On operations, the team initially tried Monday.com for project management but found adoption was poor as people defaulted to personal to-do lists. Adding Slack integration backfired with notification fatigue. The switch to Notion solved the problem—enabling task tracking, testing frameworks, budget tracking, and meeting notes consolidation in one platform.
Despite COVID-19, NoGood continued its explosive growth trajectory. The team doubled in size in 2020 and set the goal to double again in 2021, expanding their client roster in B2B SaaS, DTC, and healthcare. The agency's model of fewer, higher-quality clients yielded better margins and retention. Mostafa also started an angel investment fund focused on early-stage SaaS and DTC brands, extending his growth expertise into the investor role.
- •By positioning the agency around exceptional execution and results rather than sales processes, NoGood created a word-of-mouth machine where happy clients became advocates and brought new business organically.
- •The deliberate shift to client selectivity and rejecting poor-fit projects paradoxically accelerated growth by improving retention, margins, and team morale—proving that saying no scales better than saying yes to everything.
- •Content marketing through the NoGood blog leveraged the team's genuine expertise and became a compounding asset, driving 630% YoY organic traffic growth and establishing thought leadership in the growth marketing space.

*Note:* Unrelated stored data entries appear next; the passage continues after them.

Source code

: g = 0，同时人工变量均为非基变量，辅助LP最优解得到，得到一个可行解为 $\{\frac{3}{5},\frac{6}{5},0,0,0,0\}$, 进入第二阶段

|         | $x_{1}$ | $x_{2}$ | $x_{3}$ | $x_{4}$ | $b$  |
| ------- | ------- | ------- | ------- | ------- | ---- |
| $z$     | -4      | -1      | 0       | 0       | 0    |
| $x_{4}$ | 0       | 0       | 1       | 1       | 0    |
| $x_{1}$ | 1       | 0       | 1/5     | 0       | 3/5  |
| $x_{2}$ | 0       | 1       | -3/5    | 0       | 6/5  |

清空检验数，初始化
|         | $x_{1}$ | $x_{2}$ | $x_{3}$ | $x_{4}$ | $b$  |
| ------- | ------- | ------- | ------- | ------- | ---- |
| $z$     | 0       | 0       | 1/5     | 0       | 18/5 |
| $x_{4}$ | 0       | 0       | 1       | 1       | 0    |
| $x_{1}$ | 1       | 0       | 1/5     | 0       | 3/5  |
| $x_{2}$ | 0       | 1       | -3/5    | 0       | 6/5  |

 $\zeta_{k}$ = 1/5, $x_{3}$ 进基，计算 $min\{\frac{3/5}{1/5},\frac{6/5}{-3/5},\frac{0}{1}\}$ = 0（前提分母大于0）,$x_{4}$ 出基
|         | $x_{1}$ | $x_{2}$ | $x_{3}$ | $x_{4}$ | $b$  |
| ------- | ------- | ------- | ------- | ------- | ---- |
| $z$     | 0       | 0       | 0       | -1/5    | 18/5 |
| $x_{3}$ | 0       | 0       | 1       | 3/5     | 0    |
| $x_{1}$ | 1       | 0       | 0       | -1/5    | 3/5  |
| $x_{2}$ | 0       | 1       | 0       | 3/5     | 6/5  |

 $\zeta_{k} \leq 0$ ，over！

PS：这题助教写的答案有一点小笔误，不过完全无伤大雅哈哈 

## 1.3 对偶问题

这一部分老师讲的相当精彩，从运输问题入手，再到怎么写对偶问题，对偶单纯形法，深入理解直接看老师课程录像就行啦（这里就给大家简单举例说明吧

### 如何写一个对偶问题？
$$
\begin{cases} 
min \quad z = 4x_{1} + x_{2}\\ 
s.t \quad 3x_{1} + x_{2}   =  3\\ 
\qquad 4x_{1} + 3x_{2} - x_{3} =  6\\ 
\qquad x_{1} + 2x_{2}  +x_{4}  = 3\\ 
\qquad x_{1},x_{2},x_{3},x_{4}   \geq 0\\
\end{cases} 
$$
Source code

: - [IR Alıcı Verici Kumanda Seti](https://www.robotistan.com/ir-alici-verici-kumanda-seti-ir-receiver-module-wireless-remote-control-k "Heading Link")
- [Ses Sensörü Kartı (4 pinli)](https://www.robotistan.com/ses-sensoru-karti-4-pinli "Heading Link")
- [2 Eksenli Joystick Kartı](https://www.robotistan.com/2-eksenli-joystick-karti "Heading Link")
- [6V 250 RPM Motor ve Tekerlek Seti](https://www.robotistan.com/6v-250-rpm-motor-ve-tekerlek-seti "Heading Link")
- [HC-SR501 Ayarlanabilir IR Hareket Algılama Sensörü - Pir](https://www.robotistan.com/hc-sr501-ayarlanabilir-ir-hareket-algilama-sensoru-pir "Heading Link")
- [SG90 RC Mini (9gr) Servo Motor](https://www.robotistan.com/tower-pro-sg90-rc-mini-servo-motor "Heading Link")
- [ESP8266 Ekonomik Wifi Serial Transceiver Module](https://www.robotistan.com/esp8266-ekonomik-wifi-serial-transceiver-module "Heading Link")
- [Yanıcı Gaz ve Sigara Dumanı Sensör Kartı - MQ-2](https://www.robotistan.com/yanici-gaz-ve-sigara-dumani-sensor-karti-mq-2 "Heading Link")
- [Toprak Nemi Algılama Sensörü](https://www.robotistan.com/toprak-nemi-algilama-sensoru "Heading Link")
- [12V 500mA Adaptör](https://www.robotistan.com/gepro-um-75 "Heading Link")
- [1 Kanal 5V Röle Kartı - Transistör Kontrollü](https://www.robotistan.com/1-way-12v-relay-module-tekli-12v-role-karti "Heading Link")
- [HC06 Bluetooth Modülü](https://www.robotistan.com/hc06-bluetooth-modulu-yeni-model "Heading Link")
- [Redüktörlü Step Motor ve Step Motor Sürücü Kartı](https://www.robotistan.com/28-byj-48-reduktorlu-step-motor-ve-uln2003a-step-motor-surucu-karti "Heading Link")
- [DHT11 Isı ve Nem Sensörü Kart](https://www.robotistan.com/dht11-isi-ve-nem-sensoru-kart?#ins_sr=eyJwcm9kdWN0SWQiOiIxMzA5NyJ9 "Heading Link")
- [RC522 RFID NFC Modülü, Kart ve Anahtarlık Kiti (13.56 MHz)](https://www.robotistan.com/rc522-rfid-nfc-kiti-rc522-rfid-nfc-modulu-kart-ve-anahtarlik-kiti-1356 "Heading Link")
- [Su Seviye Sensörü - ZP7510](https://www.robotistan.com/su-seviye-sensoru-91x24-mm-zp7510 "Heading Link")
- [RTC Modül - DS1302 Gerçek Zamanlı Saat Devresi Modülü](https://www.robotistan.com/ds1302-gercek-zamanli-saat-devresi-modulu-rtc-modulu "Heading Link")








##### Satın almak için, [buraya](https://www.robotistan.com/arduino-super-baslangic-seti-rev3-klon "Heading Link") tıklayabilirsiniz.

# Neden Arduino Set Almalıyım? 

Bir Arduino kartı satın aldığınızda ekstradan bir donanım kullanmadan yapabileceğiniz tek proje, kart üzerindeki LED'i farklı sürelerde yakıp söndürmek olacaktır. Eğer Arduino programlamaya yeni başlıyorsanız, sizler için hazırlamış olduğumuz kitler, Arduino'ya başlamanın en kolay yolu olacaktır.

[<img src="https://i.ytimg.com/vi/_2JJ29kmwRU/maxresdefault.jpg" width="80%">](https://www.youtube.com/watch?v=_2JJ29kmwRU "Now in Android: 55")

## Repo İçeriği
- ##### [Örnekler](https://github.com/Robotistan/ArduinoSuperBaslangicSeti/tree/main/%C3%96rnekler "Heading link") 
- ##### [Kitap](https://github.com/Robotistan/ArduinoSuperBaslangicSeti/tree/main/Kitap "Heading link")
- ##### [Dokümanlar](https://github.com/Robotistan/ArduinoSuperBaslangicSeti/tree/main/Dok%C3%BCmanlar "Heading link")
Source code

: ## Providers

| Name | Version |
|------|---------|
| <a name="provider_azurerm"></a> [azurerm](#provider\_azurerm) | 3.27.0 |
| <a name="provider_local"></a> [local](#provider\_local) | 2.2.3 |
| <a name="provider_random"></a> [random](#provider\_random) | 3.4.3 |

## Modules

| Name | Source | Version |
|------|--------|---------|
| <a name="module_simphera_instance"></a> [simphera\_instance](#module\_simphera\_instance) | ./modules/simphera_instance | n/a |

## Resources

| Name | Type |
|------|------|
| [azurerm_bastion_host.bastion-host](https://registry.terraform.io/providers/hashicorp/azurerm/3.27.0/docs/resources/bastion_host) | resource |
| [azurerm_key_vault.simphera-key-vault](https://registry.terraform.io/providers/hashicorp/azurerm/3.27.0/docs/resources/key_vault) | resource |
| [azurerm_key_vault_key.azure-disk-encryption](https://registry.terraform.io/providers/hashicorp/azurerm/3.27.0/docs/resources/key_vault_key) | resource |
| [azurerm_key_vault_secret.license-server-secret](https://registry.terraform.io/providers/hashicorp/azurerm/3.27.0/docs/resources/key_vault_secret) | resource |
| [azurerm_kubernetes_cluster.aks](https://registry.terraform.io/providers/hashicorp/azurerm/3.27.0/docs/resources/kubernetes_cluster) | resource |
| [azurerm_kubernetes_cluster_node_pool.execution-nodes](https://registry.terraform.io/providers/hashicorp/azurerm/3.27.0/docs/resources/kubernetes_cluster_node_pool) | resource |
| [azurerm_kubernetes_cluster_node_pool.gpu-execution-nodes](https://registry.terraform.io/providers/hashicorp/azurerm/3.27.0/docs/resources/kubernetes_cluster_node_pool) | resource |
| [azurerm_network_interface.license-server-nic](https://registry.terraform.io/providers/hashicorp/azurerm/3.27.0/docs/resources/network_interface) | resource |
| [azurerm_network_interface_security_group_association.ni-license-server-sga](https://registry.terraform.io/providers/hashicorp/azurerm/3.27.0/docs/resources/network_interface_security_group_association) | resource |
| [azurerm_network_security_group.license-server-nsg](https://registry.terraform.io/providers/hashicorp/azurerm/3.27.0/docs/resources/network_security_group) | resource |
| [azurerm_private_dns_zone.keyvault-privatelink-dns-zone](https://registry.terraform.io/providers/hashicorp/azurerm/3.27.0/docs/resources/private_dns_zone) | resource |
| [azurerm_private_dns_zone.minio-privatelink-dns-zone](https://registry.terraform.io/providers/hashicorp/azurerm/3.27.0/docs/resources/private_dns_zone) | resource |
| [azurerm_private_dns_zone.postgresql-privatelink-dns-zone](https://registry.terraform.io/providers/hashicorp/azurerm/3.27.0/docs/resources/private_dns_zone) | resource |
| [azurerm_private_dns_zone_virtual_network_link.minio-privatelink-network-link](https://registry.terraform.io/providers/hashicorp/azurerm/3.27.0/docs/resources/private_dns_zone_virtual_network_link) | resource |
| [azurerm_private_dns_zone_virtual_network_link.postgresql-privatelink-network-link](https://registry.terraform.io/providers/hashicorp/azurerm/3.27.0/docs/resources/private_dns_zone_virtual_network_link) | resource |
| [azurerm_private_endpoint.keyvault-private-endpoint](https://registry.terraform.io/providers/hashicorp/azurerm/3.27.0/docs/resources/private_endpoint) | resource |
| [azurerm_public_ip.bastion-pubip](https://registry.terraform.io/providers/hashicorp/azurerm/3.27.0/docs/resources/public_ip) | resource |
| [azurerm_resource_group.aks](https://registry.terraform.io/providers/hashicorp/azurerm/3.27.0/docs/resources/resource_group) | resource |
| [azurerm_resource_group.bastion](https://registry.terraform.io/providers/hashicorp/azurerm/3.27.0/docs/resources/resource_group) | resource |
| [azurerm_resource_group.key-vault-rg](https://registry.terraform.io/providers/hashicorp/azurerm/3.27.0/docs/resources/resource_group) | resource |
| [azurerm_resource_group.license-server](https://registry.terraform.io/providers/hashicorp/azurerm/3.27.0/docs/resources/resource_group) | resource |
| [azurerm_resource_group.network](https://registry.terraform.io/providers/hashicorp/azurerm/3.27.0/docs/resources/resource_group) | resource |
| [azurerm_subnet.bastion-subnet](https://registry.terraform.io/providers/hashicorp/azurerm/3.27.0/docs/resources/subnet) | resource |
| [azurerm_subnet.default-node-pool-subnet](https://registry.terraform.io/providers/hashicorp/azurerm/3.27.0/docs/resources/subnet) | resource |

- •Building a cross-functional team with complementary skills (designers, developers, data scientists, strategists) created defensible outcomes that individual consultants couldn't match, justifying premium pricing.
- 1.Start with exceptional execution on early clients—make your first 3-5 clients so happy that they voluntarily refer you and nominate you for industry recognition; this becomes your first scalable channel.
- 2.Create a content engine powered by your actual practitioners (not separate content team); publish real frameworks, lessons learned, and strategic insights that establish domain authority and rank for high-intent keywords.
- 3.Develop clear qualification criteria and be ruthless about rejecting clients who don't fit (lack product-market fit, need single-channel optimization without journey ownership, are in wrong industry); focus on quality margins over volume.
- 4.Invest in operational infrastructure (Notion, Slack integration, defined frameworks) early to support team scaling; every hire should increase output, not just headcount.
- 5.Hire complementary specialists (designers, developers, data scientists) rather than generalist marketers to create outcomes that competitors can't easily replicate and justify premium pricing to clients.